PHOSPHORYLATION OF C-Z-ALPHA BY PROTEIN-KINASE-C BLOCKS INTERACTION WITH THE BETA-GAMMA COMPLEX

G(Z alpha) is a G protein alpha subunit with biochemical properties that distinguish it from other members of the G protein alpha subunit family. One such property is its ability to be stoichiometrically phosphorylated by protein kinase C (PRC), both in vitro and in intact cells. The site of this phosphorylation has been mapped to a region near the N terminus of G(Z alpha), but no functional significance of the modification has been established. To investigate this question, we have developed a baculovirus/Sf9 cell expression system to produce G(Z alpha). The protein purified from Sf9 cells is functional as assessed by its ability both to bind guanine nucleotide in a Mg2+-sensitive fashion and to serve as a substrate for phosphorylation by PKC. Furthermore, addition of the G protein beta gamma complex purified from bovine brain inhibits phosphorylation of G(Z alpha) in a dose-dependent manner. Conversely, phosphorylation of G(Z alpha) inhibits its ability to interact with beta gamma subunits. These results establish a functional consequence for PKC-catalyzed phosphorylation of G(Z alpha) and suggest a mechanism for regulation of signaling through G(Z) by preventing reassociation of its subunits.

| INPUT DATA |
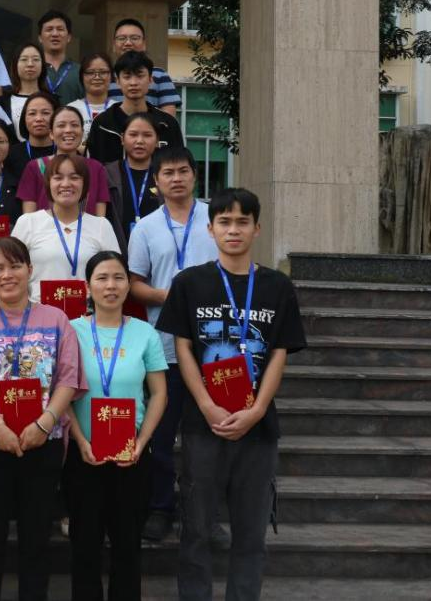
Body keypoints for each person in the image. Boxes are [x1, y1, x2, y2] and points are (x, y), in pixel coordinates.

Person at [156, 188, 307, 601]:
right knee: (196, 530)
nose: (233, 230)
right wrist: (206, 405)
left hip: (258, 429)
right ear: (211, 229)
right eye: (224, 222)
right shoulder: (189, 283)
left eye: (243, 222)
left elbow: (279, 353)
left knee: (251, 534)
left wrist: (256, 411)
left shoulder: (277, 286)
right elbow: (183, 348)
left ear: (257, 228)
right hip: (202, 425)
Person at [0, 236, 83, 601]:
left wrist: (43, 424)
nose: (6, 275)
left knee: (36, 539)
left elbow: (68, 379)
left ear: (29, 270)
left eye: (14, 266)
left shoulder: (56, 319)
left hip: (43, 441)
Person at [127, 146, 219, 543]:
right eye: (168, 173)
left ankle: (205, 514)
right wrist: (173, 296)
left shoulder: (216, 219)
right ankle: (160, 507)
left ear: (195, 175)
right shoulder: (145, 228)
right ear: (156, 181)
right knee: (161, 435)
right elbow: (134, 284)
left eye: (183, 171)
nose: (176, 179)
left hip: (214, 347)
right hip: (163, 347)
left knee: (208, 436)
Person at [67, 250, 167, 601]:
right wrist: (79, 441)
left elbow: (159, 393)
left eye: (118, 277)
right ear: (87, 286)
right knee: (84, 546)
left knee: (127, 546)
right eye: (102, 278)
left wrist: (142, 441)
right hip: (83, 454)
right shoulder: (71, 331)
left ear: (128, 285)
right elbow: (62, 394)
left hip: (131, 456)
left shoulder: (145, 333)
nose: (110, 285)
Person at [11, 154, 119, 304]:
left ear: (85, 184)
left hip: (88, 314)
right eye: (58, 178)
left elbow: (115, 275)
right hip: (38, 313)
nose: (66, 184)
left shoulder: (101, 226)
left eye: (74, 178)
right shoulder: (28, 223)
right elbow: (12, 272)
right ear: (48, 183)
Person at [87, 51, 185, 164]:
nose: (133, 83)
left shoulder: (168, 124)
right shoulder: (102, 124)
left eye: (140, 75)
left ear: (150, 79)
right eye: (127, 76)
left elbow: (179, 164)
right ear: (118, 81)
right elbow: (93, 168)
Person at [17, 106, 111, 217]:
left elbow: (100, 218)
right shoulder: (36, 166)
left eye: (74, 125)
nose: (68, 130)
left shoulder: (96, 168)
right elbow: (28, 218)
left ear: (82, 132)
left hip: (87, 228)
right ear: (51, 133)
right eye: (61, 125)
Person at [105, 113, 163, 250]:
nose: (140, 141)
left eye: (147, 135)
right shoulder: (108, 174)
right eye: (133, 134)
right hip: (115, 250)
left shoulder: (165, 174)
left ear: (157, 141)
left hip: (158, 250)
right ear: (122, 139)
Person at [108, 18, 180, 116]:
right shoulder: (105, 76)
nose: (128, 43)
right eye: (121, 38)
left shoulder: (160, 75)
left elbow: (168, 117)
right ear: (114, 45)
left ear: (144, 44)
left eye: (134, 38)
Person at [0, 42, 50, 139]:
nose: (30, 64)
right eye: (24, 59)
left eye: (36, 59)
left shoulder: (52, 100)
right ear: (15, 65)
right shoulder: (3, 101)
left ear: (43, 65)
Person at [68, 52, 115, 151]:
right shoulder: (70, 109)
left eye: (103, 72)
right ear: (81, 77)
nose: (97, 77)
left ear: (111, 76)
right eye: (90, 72)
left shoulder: (118, 108)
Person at [5, 92, 57, 182]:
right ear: (24, 118)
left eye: (45, 113)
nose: (39, 119)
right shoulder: (11, 154)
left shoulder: (65, 152)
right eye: (32, 113)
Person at [38, 10, 82, 105]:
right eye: (49, 29)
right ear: (40, 38)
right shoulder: (32, 69)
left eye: (60, 29)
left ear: (69, 37)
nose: (55, 34)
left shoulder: (80, 71)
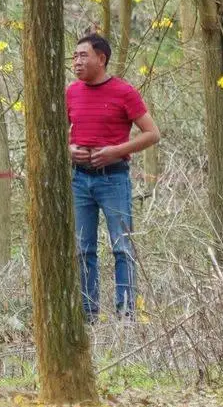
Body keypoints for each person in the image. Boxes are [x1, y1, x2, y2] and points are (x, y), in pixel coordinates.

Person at [67, 31, 160, 322]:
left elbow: (152, 133)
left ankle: (126, 314)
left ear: (101, 59)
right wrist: (69, 149)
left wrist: (116, 150)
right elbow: (57, 133)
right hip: (79, 179)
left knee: (122, 245)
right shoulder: (71, 92)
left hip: (114, 179)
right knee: (82, 248)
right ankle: (88, 314)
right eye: (75, 56)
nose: (77, 62)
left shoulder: (124, 92)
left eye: (83, 56)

| TASKS TO COMPLETE |
**1.** According to the abstract on G(Z alpha) phosphorylation, what expression system was developed to produce G(Z alpha)?
**2.** Translate this sentence from the abstract on G(Z alpha) phosphorylation into Spanish: "Conversely, phosphorylation of G(Z alpha) inhibits its ability to interact with beta gamma subunits."
The rows have no role in this exercise.

| ANSWERS TO THE TASKS |
**1.** A baculovirus/Sf9 cell expression system.

**2.** Por el contrario, la fosforilación de G(Z alpha) inhibe su capacidad de interactuar con las subunidades beta gamma.